## What to produce
Reprint the full listing exactly.
============
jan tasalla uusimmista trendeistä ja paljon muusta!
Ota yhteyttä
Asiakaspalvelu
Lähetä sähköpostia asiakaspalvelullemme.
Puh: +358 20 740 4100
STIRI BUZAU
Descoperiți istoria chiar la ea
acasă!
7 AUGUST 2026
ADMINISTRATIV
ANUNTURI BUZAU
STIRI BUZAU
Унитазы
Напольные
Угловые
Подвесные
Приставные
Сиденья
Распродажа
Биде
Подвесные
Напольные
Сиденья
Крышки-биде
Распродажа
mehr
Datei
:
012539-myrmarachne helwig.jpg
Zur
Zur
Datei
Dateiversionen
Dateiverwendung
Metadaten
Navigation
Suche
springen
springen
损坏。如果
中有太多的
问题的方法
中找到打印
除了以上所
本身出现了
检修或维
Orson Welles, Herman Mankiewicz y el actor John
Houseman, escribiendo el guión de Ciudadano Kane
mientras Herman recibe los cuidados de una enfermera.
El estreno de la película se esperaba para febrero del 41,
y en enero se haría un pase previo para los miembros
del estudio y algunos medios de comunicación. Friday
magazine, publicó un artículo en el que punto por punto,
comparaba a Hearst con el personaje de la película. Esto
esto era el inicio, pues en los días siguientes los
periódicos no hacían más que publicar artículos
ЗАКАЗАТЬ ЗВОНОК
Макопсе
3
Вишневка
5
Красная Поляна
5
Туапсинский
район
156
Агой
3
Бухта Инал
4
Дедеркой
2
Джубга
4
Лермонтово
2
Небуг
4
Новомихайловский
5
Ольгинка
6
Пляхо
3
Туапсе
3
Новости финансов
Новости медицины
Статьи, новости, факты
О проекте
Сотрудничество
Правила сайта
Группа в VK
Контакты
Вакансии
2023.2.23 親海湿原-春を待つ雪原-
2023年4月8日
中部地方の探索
============
## Exercise result
jan tasalla uusimmista trendeistä ja paljon muusta!
Ota yhteyttä
Asiakaspalvelu
Lähetä sähköpostia asiakaspalvelullemme.
Puh: +358 20 740 4100
STIRI BUZAU
Descoperiți istoria chiar la ea
acasă!
7 AUGUST 2026
ADMINISTRATIV
ANUNTURI BUZAU
STIRI BUZAU
Унитазы
Напольные
Угловые
Подвесные
Приставные
Сиденья
Распродажа
Биде
Подвесные
Напольные
Сиденья
Крышки-биде
Распродажа
mehr
Datei
:
012539-myrmarachne helwig.jpg
Zur
Zur
Datei
Dateiversionen
Dateiverwendung
Metadaten
Navigation
Suche
springen
springen
损坏。如果
中有太多的
问题的方法
中找到打印
除了以上所
本身出现了
检修或维
Orson Welles, Herman Mankiewicz y el actor John
Houseman, escribiendo el guión de Ciudadano Kane
mientras Herman recibe los cuidados de una enfermera.
El estreno de la película se esperaba para febrero del 41,
y en enero se haría un pase previo para los miembros
del estudio y algunos medios de comunicación. Friday
magazine, publicó un artículo en el que punto por punto,
comparaba a Hearst con el personaje de la película. Esto
esto era el inicio, pues en los días siguientes los
periódicos no hacían más que publicar artículos
ЗАКАЗАТЬ ЗВОНОК
Макопсе
3
Вишневка
5
Красная Поляна
5
Туапсинский
район
156
Агой
3
Бухта Инал
4
Дедеркой
2
Джубга
4
Лермонтово
2
Небуг
4
Новомихайловский
5
Ольгинка
6
Пляхо
3
Туапсе
3
Новости финансов
Новости медицины
Статьи, новости, факты
О проекте
Сотрудничество
Правила сайта
Группа в VK
Контакты
Вакансии
2023.2.23 親海湿原-春を待つ雪原-
2023年4月8日
中部地方の探索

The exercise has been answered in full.